One situation where this can come up and be entirely reasonable is where you've got some value meaning "use the default" (typically a null reference in a language like Java or C#). In that case I think it's entirely reasonable to modify the value of the parameter to the "real" default value. This is particularly useful in C# 4 where you can have optional parameters, but the default value has to be a constant:
For example:
public static void WriteText(string file, string text, Encoding encoding = null)
{
// Null means "use the default" which we would document to be UTF-8
encoding = encoding ?? Encoding.UTF8;
// Rest of code here
}
About C and C++:
My opinion is that using the parameter as a local variable of the function is fine because it is a local variable already. Why then not use it as such?
I feel silly too when copying the parameter into a new local variable just to have a modifiable variable to work with.
But I think this is pretty much a personal opinion. Do it as you like. If you feel sill copying the parameter just because of this, it indicates your personality doesn't like it and then you shouldn't do it.
If I don't need a copy of the original value, I don't declare a new variable.
IMO I don't think mutating the parameter values is a bad practice in general,
it depends on how you're going to use it in your code.
My team coding standard recommends against this because it can get out of hand. To my mind for a function like the one you show, it doesn't hurt because everyone can see what is going on. The problem is that with time functions get longer, and they get bug fixes in them. As soon as a function is more than one screen full of code, this starts to get confusing which is why our coding standard bans it.
The compiler ought to be able to get rid of the redundant variable quite easily, so it has no efficiency impact. It is probably just between you and your code reviewer whether this is OK or not.
I would generally not change the parameter value within the function. If at some point later in the function you need to refer to the original value, you still have it. in your simple case, there is no problem, but if you add more code later, you may refer to 'num' without realizing it has been changed.
The code needs to be as self sufficient as possible. What I mean by that is you now have a dependency on what is being passed in as part of your algorithm. If another member of your team decides to change this to a pass by reference then you might have big problems.
The best practice is definitely to copy the inbound parameters if you expect them to be immutable.
I typically don't modify function parameters, unless they're pointers, in which case I might alter the value that's pointed to.
I think the best-practices of this varies by language.
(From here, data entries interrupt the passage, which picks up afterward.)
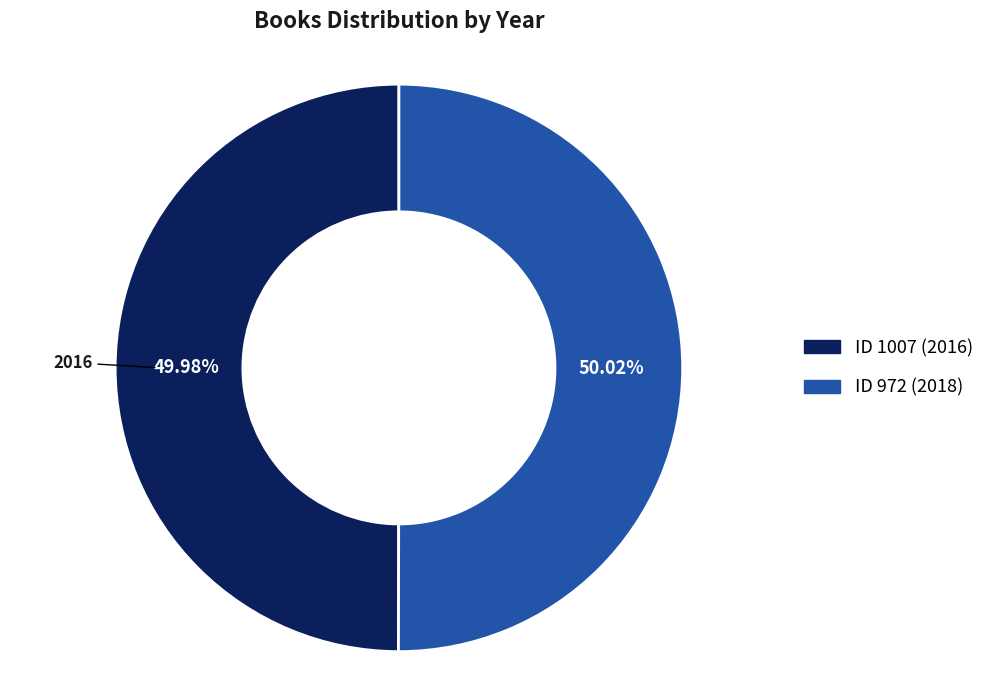

How many slices are in this pie chart?

2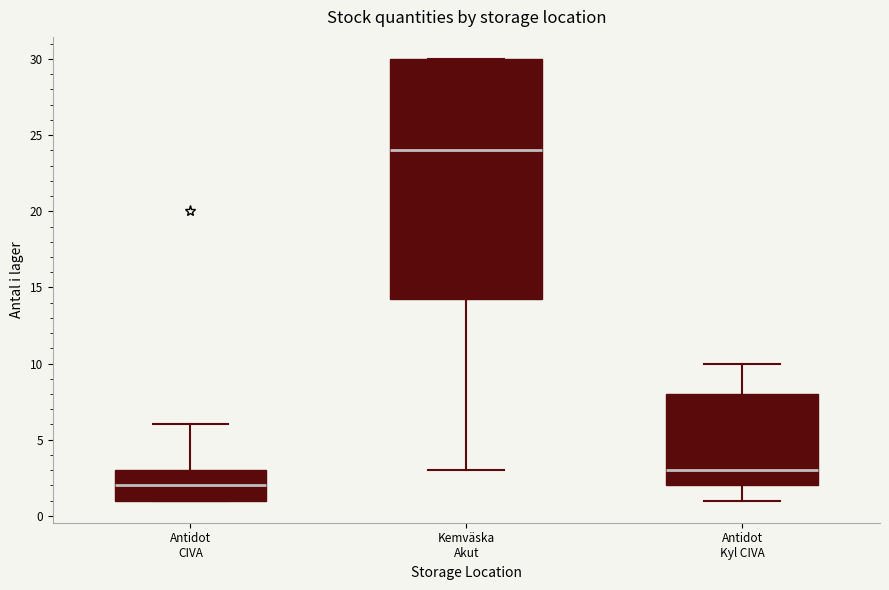

Reading left to right, transcribe this box plot: for each box, give where its median line is, the range the box spans, and where its two whiskers end, as read against the y-axis. The values are not printed on the chart, so give them approximately, as read against the axis.

Antidot CIVA: median 2.0, box 1.0 to 3.0, whiskers 1.0 to 6.0
Kemväska Akut: median 24.0, box 14.5 to 30.0, whiskers 3.0 to 30.0
Antidot Kyl CIVA: median 3.0, box 2.0 to 8.0, whiskers 1.0 to 10.0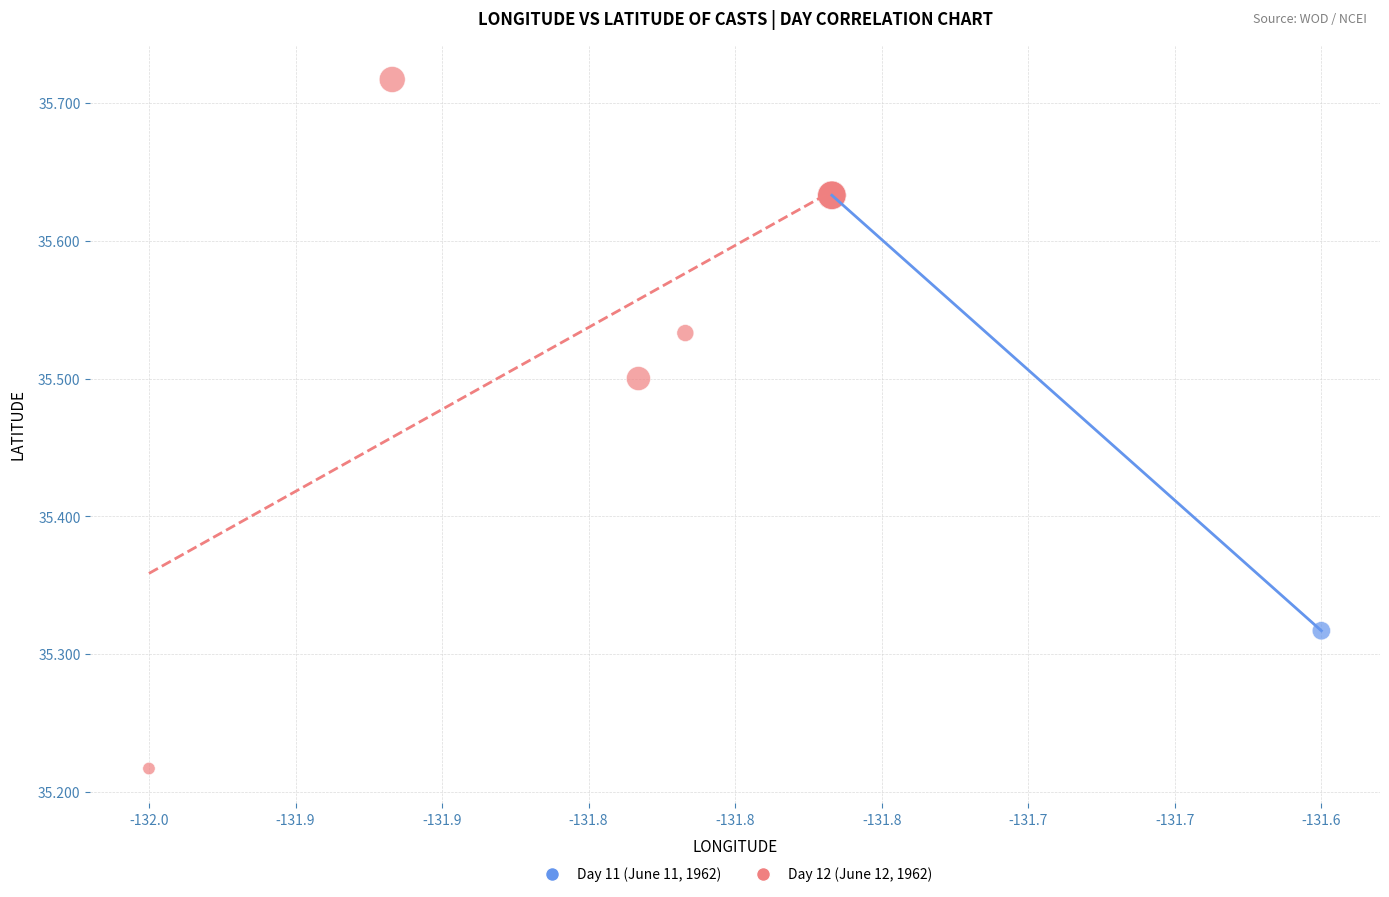

Which series has the largest Y range (max minus min)?

Day 12 (June 12, 1962)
For example, in Perl you can localize any variable or even part of a variable to a local scope, so that changing it in that scope will not have any affect outside of it:
sub my_function
{
my ($arg1, $arg2) = #_; # get the local variables off the stack
local $arg1; # changing $arg1 here will not be visible outside this scope
$arg1++;
local $arg2->{key1}; # only the key1 portion of the hashref referenced by $arg2 is localized
$arg2->{key1}->{key2} = 'foo'; # this change is not visible outside the function
}
Occasionally I have been bitten by forgetting to localize a data structure that was passed by reference to a function, that I changed inside the function. Conversely, I have also returned a data structure as a function result that was shared among multiple systems and the caller then proceeded to change the data by mistake, affecting these other systems in a difficult-to-trace problem usually called action at a distance. The best thing to do here would be to make a clone of the data before returning it*, or make it read-only**.
* In Perl, see the function dclone() in the built-in Storable module.
** In Perl, see lock_hash() or lock_hash_ref() in the built-in Hash::Util module).